How we have progressed


stilleatingoranges:

As George Orwell’s famous maxim goes, “Who controls the past controls the future; who controls the present controls the past”. Unless one accepts the most bizarre and nihilistic conclusions of Nietzschean logic, one must grant at least a moderate version of Orwell’s point. Consider first that we are what we repeatedly do; and that our possible actions are limited by our environments. That is, one could not have become a film director in the 17th century. Further, our environments are, in large part, shaped by culture and tradition—by the ways of living and thinking that have been passed down to us via record and memory. The past, by way of culture and tradition, thus sets out most of our possible choices ahead of time. To give a concrete example, most Westerners are raised in the tradition of the three-act plot structure, which determines our options and thereby influences our future output.

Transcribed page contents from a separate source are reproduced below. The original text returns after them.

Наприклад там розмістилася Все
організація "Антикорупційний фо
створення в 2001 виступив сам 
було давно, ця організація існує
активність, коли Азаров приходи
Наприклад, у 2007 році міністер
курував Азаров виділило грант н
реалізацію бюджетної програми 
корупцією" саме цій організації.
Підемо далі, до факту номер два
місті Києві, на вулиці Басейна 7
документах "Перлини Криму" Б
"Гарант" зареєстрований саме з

Although this train of thought can lead to a kind of historical fatalism, we need not endorse such extremes in order to acknowledge common sense: we can only choose what is available to choose. Our understanding of the past shapes us, for good and for ill, by shaping our knowledge of what may be chosen. One of the more terrifying examples of this process in Nineteen Eighty-Four is the Newspeak project, by which the Party gradually removes the possibility of dissent from language itself. The omnipotent state remains an impossible fiction; but cruder siblings of Newspeak—related to body image and consumerism, for example—exercise an insidious control over the day-to-day lives of most Westerners. Perhaps the deadliest and most intractable of these is the idea of progress.